Nanotech could be answer to gene therapy delivery

Researchers in the US have shown that nanoparticles can be used to deliver genetic material into cells safely and effectively, potentially overcoming the primary obstacle to the development of gene therapy.

Problems with delivery systems for genes - often based on the use of viral vectors - have already caused researchers to pull gene therapy projects. An inhaled adenoviral vector-delivered gene therapy led to the death of a US patient after it caused an inflammatory response in the lungs.

And in 2003 a number of trials were halted after French researchers reported a higher than expected number of cases of leukaemia among children being treated for the fatal 'baby-in-a-bubble' syndrome, severe combined immunodeficiency (X-SCID) using a retroviral gene therapy. This led the US Food and Drug Administration (FDA) to issue a moratorium on the conduct of all gene therapy trials using retroviruses.

Now, scientists at the Lankenau Institute for Medical Research and Massachusetts Institute of Technology (MIT) have performed preclinical proof-of- principle studies showing how nanotechnology can be used as a non-viral approach to enhance gene therapy for cancer.

The nanotechnology-based approach used by the researchers has minimal toxic side effects to normal cells.

the MIT group identified a polymer termed C32 that the Lankenau group demonstrated was capable of delivering genes to cancer cells more efficiently and with less toxicity than other polymers that have been tested in the field to date. C32 works by condensing the DNA in a gene and allowing the resulting nanoparticles that are formed to enter cells through a process called endocytosis. Therapeutic genes delivered to cells in this manner are able to drive cellular production of a gene-encoded protein through normal processes.

The researchers used the polymer to deliver a genetically modified diphtheria toxin gene that would be produced only in prostate cells. When this was injected into the prostate tumours in animals, tumour growth was suppressed or reversed (in 40 per cent of cases), relative to untreated tumors.
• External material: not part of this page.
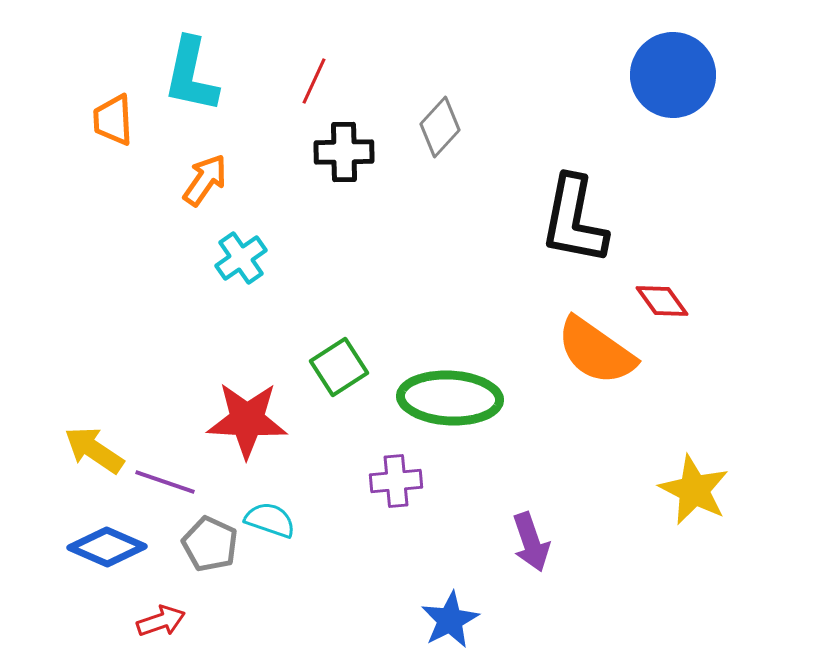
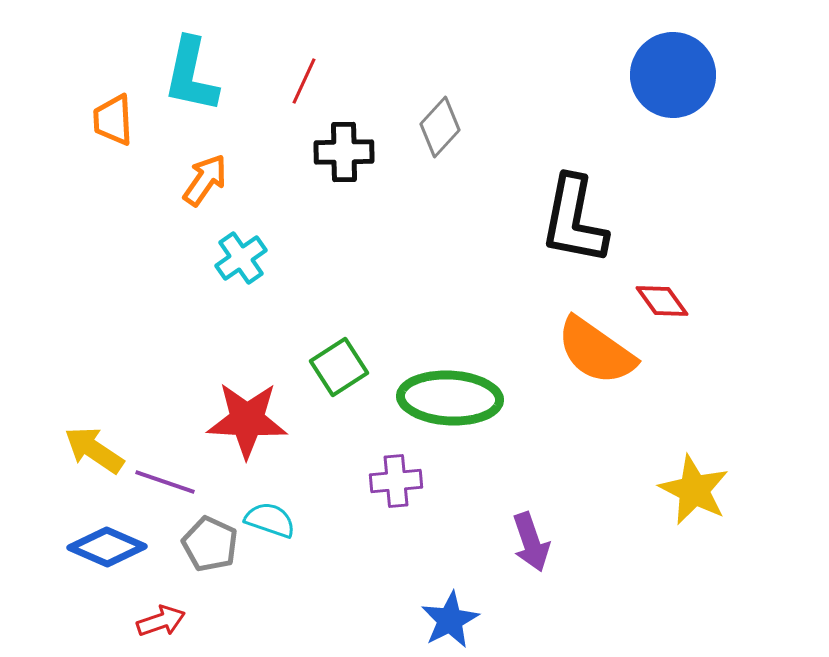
red line: moved 10 px left
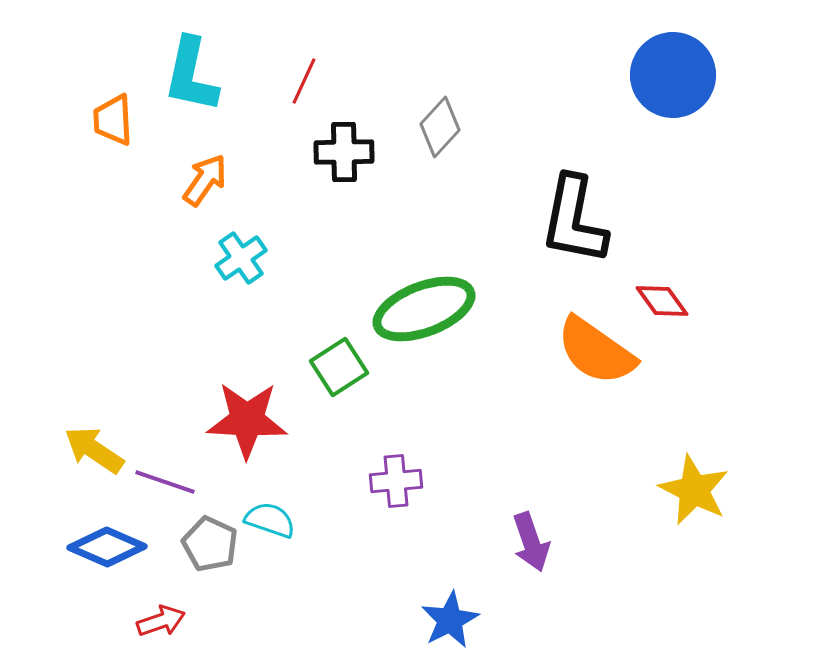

Dr Janet Sawicki, one of the investigators at Lankenau, said that the study showed that the C32 nanoparticles deliver DNA very efficiently to tumor cells, "C32 delivered DNA intratumorally around four-fold better than one of the best commercially available reagents, jetPEI (polyethyleneimine), and 26-fold better than naked DNA," she said. Moreover, it was also very inefficient at delivering its genetic payload to healthy muscle cells. This feature may help safeguard the healthy tissue surrounding tumours, offering a significant improvement over currently available therapies, which tend to damage the healthy tissue near the cancer.

The results of the study were reported as a cover article in a recent issue of the Proceedings of the National Academy of Sciences.

In future work, the Lankenau and MIT researchers aim to expand their work to test whether this nanotechnology can be adapted for a non-radioactive type of brachytherapy, a practice that has grown in popularity to treat localised prostate cancer. They also aim to explore whether nanoparticles can be delivered intravenously to attack metastatic tumour cells, which are found throughout the body in advanced stages of cancer.